Capítulo 1 - O Começo de Tudo

6 0 0
                                    

     Cheguei à sala de aula, arrastando-me como um caracol em um jardim, lentamente. Joguei meu caderno na mesa e meu corpo na cadeira. Estava morrendo de sono e desânimo. Um contraste total com o restante da sala.

     Flávia sentou-se na cadeira ao lado, sorridente e animada. Eu poderia dizer que era minha melhor amiga. Conhecemo-nos no dia da matrícula para o curso, mas logo preencheu esse lugar na minha vida. Eu sempre tivera amigos, mas nenhum íntimo o suficiente para ser "o melhor", nenhum que eu pudesse realmente contar com o apoio quando eu precisasse.

     — Ah... nem acredito! Último ano! — disse ela com os olhos brilhando. 

     — Graças a Deus — respondi mecanicamente.

     — Minha nossa, Dani! Você desanima qualquer um...

     — Desculpe — falei, dando um sorriso sem graça.

      — Eu ainda não entendo porque você continua com esse curso. Três anos, Dani! Três anos de martírio pra você! Três anos nesse sofrimento. E, sinceramente, não sei como consegue notas tão boas. Você divaga a aula toda, todos os dias. Gostaria muito que você me ensinasse essa sua técnica.

     Apenas sorri. Eu realmente não sabia como conseguia tirar nota nos trabalhos e nas provas. Era verdade, eu sempre estava fisicamente presente nas aulas, porém minha mente nunca estava por lá.
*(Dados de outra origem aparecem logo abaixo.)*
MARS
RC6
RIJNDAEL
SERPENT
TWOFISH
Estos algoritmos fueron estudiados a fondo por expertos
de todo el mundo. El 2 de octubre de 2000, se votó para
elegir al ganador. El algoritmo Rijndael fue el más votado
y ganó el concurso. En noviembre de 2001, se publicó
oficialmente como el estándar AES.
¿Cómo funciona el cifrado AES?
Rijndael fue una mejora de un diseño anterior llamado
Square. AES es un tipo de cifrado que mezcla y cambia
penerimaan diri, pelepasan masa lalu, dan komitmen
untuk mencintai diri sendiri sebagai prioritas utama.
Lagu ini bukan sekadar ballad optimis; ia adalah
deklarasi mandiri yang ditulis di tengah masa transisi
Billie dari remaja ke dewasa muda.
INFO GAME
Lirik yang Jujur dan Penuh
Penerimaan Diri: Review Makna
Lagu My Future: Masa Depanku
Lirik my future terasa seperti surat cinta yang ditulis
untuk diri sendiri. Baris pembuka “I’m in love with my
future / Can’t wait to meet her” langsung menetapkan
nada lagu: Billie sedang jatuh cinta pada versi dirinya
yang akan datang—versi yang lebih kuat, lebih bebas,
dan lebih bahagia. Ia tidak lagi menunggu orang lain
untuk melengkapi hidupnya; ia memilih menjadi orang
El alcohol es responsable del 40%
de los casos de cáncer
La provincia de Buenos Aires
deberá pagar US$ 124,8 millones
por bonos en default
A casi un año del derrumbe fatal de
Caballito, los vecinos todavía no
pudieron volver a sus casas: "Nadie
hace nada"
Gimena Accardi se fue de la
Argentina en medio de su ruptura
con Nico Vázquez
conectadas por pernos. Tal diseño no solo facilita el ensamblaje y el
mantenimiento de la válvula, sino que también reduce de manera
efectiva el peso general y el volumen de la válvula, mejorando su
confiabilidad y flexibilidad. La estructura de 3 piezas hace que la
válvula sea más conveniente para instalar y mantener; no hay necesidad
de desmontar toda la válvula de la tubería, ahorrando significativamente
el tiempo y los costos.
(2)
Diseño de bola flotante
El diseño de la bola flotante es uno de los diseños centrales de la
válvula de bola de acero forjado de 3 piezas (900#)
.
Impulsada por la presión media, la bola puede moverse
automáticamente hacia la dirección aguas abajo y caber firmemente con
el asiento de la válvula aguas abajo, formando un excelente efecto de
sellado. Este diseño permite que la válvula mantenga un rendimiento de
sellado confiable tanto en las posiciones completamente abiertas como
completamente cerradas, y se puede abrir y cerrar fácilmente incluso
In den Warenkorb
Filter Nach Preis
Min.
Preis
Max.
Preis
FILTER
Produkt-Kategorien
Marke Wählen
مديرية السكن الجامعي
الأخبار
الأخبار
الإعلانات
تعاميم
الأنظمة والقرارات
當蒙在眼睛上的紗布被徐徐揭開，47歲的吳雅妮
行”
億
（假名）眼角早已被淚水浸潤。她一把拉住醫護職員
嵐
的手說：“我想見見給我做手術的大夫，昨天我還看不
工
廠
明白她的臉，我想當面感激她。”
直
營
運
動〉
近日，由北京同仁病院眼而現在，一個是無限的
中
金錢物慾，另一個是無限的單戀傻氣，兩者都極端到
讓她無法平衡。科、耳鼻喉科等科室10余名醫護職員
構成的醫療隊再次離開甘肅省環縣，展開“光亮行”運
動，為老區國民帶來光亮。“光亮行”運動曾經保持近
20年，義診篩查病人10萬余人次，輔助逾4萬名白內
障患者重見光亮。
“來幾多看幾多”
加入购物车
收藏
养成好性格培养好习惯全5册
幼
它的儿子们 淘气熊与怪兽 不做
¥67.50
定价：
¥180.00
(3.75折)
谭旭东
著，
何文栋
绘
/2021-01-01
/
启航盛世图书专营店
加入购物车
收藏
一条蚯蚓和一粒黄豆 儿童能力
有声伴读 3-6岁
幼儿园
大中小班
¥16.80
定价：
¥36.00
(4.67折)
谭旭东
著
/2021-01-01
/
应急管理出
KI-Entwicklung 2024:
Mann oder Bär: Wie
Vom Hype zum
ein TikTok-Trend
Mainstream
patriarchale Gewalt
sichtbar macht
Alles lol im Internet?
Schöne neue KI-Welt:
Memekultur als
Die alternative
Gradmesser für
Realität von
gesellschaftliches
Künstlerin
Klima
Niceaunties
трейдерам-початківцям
Minha mente navegava por outros mares; o tempo todo eu imaginava outras coisas; fantasiava outras histórias, outras pessoas, outros lugares. 

     Quando estava no terceiro ano do Ensino Médio, eu cogitava a possibilidade de, ao terminarem as aulas, viajar pelo mundo, conhecer outras culturas, trabalhar aqui e ali. Descobrir meu caminho no mundo. Depois recolher todas as experiências e estudar aquilo que eu sabia que era certo para mim. Entretanto, nada disso aconteceu.

    Minha vida seguiu como a de muitos outros por aí. Meu pai passou todo o segundo semestre falando na minha orelha que eu deveria estudar mais para passar no vestibular, que eu deveria escolher uma boa faculdade de Economia, que a empresa que ele lutou tanto para construir dependeria das minhas habilidades como administradora para continuar prosperando. 

     Nunca disse a ele quais eram minhas vontades, meus sonhos. Acabei, mais uma vez, acatando as ordens dele.

     Quando passei no vestibular entre os cinco primeiros colocados, meu pai, ou Sr. Noriega, ficou em êxtase. Ele nunca me perguntou se era aquilo que eu queria mesmo. Na verdade, o que ele fez foi me dar o apartamento e um Porsche Cayenne prata.

     Minha prima, dois anos mais velha que eu e que também trabalhava na Fine Wine, arregalou os olhos ao ver o carro na porta da minha casa. Olhou para mim tapando a boca cheia de surpresa e disse baixinho:

     — Nossa, quando passei no vestibular meu pai só me deu uma graninha pra comprar meus livros. Queria tanto um carro... — lamentou.

     — E um apartamento também? — perguntei sem demonstrar emoção.

     — Como é que é? Um apartamento também? Fala sério! — Virou-se e saiu andando para dentro de casa.

     Minha prima, Helena, estudava na mesma faculdade, mas estava no segundo ano do curso de Comércio Exterior ou Comex, para os íntimos. Sempre esbarrava com ela pelos corredores. Eu podia ver a empolgação dela ao contar de seus projetos, seus olhos brilhavam. Eu nunca falava nada, apenas dava um sorriso motivando-a. Não sei se funcionava, afinal, eu não conseguia motivar nem a mim mesma.

     No dia da matrícula, enquanto esperava ser atendida, uma menina branquinha, miúda, cabelos compridos e castanhos e usando óculos sentou ao meu lado. Meneei a cabeça cumprimentando-a.